As with all contact lenses, MiSight 1 day is a medical device and should only be prescribed by registered optometrists and contact lens practice opticians.
- ORTHOKERATOLOGY TREATMENT
It basically involves wearing corneal moulds called ortho-k lenses to sleep to alter the shape of your child’s corneas. In layman terms, these lenses flatten the cornea’s centre and push the excess corneal tissues out to the sides to manipulate the way light reaches the retina.
The clear vision may last about 18 hours after the lenses are removed in the morning, said optometrist and orthokeratologist Titus Wu of Titus Eye Care in a TODAY article.
Upgrades in technology mean that the new ortho-k lenses can now correct up to 1,200 degrees of myopia, and is supposed to be suitable for all ages, even children as young as six years old, said Wu.
The clear vision may last about 18 hours after the lenses are removed in the morning.
But isn’t wearing contact lenses to sleep a bad idea? Wearing soft lenses to bed is akin to asking for trouble as they soak up your eyes’ moisture like a sponge. The customised ortho-k lenses are rigid gas-permeable lenses that allow oxygen through to the eyes.

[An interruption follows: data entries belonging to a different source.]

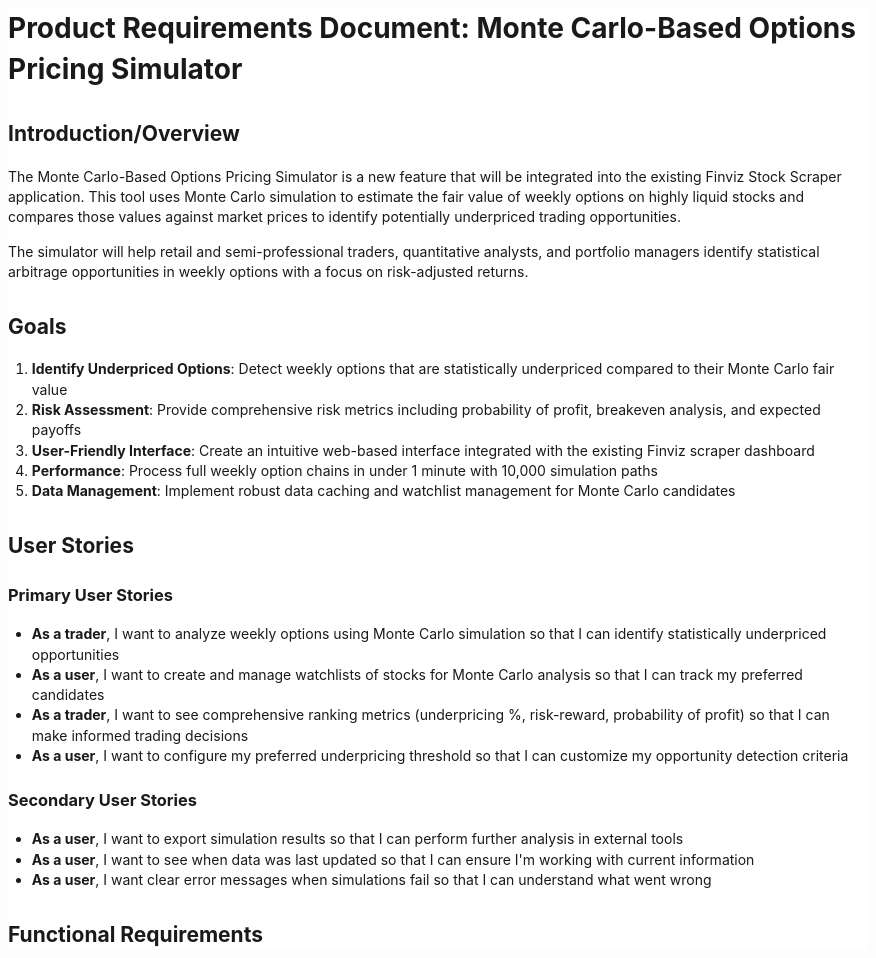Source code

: # Product Requirements Document: Monte Carlo-Based Options Pricing Simulator

## Introduction/Overview

The Monte Carlo-Based Options Pricing Simulator is a new feature that will be integrated into the existing Finviz Stock Scraper application. This tool uses Monte Carlo simulation to estimate the fair value of weekly options on highly liquid stocks and compares those values against market prices to identify potentially underpriced trading opportunities.

The simulator will help retail and semi-professional traders, quantitative analysts, and portfolio managers identify statistical arbitrage opportunities in weekly options with a focus on risk-adjusted returns.

## Goals

1. **Identify Underpriced Options**: Detect weekly options that are statistically underpriced compared to their Monte Carlo fair value
2. **Risk Assessment**: Provide comprehensive risk metrics including probability of profit, breakeven analysis, and expected payoffs
3. **User-Friendly Interface**: Create an intuitive web-based interface integrated with the existing Finviz scraper dashboard
4. **Performance**: Process full weekly option chains in under 1 minute with 10,000 simulation paths
5. **Data Management**: Implement robust data caching and watchlist management for Monte Carlo candidates

## User Stories

### Primary User Stories
- **As a trader**, I want to analyze weekly options using Monte Carlo simulation so that I can identify statistically underpriced opportunities
- **As a user**, I want to create and manage watchlists of stocks for Monte Carlo analysis so that I can track my preferred candidates
- **As a trader**, I want to see comprehensive ranking metrics (underpricing %, risk-reward, probability of profit) so that I can make informed trading decisions
- **As a user**, I want to configure my preferred underpricing threshold so that I can customize my opportunity detection criteria

### Secondary User Stories
- **As a user**, I want to export simulation results so that I can perform further analysis in external tools
- **As a user**, I want to see when data was last updated so that I can ensure I'm working with current information
- **As a user**, I want clear error messages when simulations fail so that I can understand what went wrong

## Functional Requirements
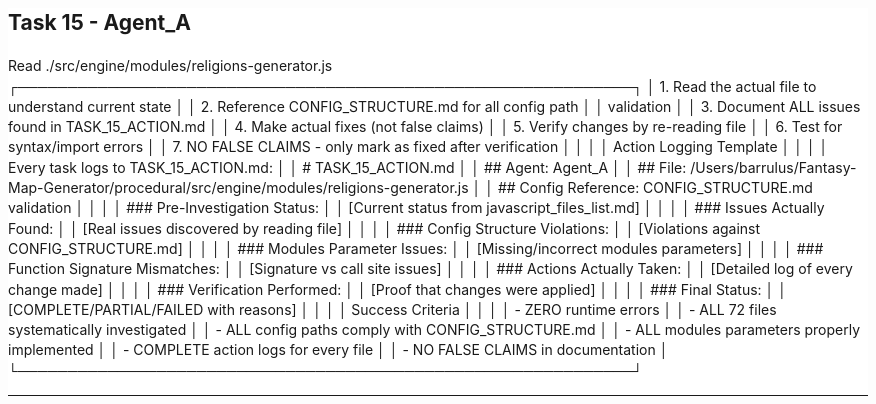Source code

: 
## Task 15 - Agent_A
Read ./src/engine/modules/religions-generator.js
     ┌──────────────────────────────────────────────────────────────┐
     │ 1. Read the actual file to understand current state          │
     │ 2. Reference CONFIG_STRUCTURE.md for all config path         │
     │ validation                                                   │
     │ 3. Document ALL issues found in TASK_15_ACTION.md            │
     │ 4. Make actual fixes (not false claims)                      │
     │ 5. Verify changes by re-reading file                         │
     │ 6. Test for syntax/import errors                             │
     │ 7. NO FALSE CLAIMS - only mark as fixed after verification   │
     │                                                              │
     │ Action Logging Template                                      │
     │                                                              │
     │ Every task logs to TASK_15_ACTION.md:                        │
     │ # TASK_15_ACTION.md                                          │
     │ ## Agent: Agent_A                                            │
     │ ## File: /Users/barrulus/Fantasy-Map-Generator/procedural/src/engine/modules/religions-generator.js │
     │ ## Config Reference: CONFIG_STRUCTURE.md validation          │
     │                                                              │
     │ ### Pre-Investigation Status:                                │
     │ [Current status from javascript_files_list.md]               │
     │                                                              │
     │ ### Issues Actually Found:                                   │
     │ [Real issues discovered by reading file]                     │
     │                                                              │
     │ ### Config Structure Violations:                             │
     │ [Violations against CONFIG_STRUCTURE.md]                     │
     │                                                              │
     │ ### Modules Parameter Issues:                                │
     │ [Missing/incorrect modules parameters]                       │
     │                                                              │
     │ ### Function Signature Mismatches:                           │
     │ [Signature vs call site issues]                              │
     │                                                              │
     │ ### Actions Actually Taken:                                  │
     │ [Detailed log of every change made]                          │
     │                                                              │
     │ ### Verification Performed:                                  │
     │ [Proof that changes were applied]                            │
     │                                                              │
     │ ### Final Status:                                            │
     │ [COMPLETE/PARTIAL/FAILED with reasons]                       │
     │                                                              │
     │ Success Criteria                                             │
     │                                                              │
     │ - ZERO runtime errors                                        │
     │ - ALL 72 files systematically investigated                   │
     │ - ALL config paths comply with CONFIG_STRUCTURE.md           │
     │ - ALL modules parameters properly implemented                │
     │ - COMPLETE action logs for every file                        │
     │ - NO FALSE CLAIMS in documentation                           │
     └──────────────────────────────────────────────────────────────┘

---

However, these lenses aren’t without their downsides. The Singapore National Eye Centre (SNEC) has seen “five children between the ages of nine and 14 with severe corneal infections linked to the use of overnight ortho-k lenses” in 2007, according to the TODAY article. Corneal abrasion may also result if the lenses are not properly cleaned.
Another caveat: Since the lenses are customised to reshape the corneas, they have to be fitted by trained orthokeratologists, who are in short supply in Singapore despite the lenses being available locally for decades.
- ATROPINE EYE DROPS
For children with rapidly progressing myopia and are between the ages of six and 12, a prescription of low-dose 0.01-per-cent atropine eye drops may slow down their myopia. But how effective is it?
In a five-year trial by Professor Donald Tan and his team at the SNEC and SERI, the eye drops were found to slow down myopia’s progression by 50 per cent to 60 per cent over two years.
This means that if your child’s myopia is progressing at 100 degrees a year, it would cut down to less than 50 degrees each year. As the effect of atropine is accumulative, it is advisable not to miss your child’s daily dose.
Still, low-dose atropine eye drops are not a fail-safe against myopia. In some cases, the dosage has to be increased to 1 per cent, which has been used to treat myopia since the 1960s and has been prescribed by the SNEC since the 1990s.
However, the higher-dose atropine eye drops aren’t ideal even though they can slow myopia by 80 per cent over two years – they can cause uncomfortable side effects like glare and blurred near vision. And even then, in about 10 per cent of children, myopia may continue to progress rapidly.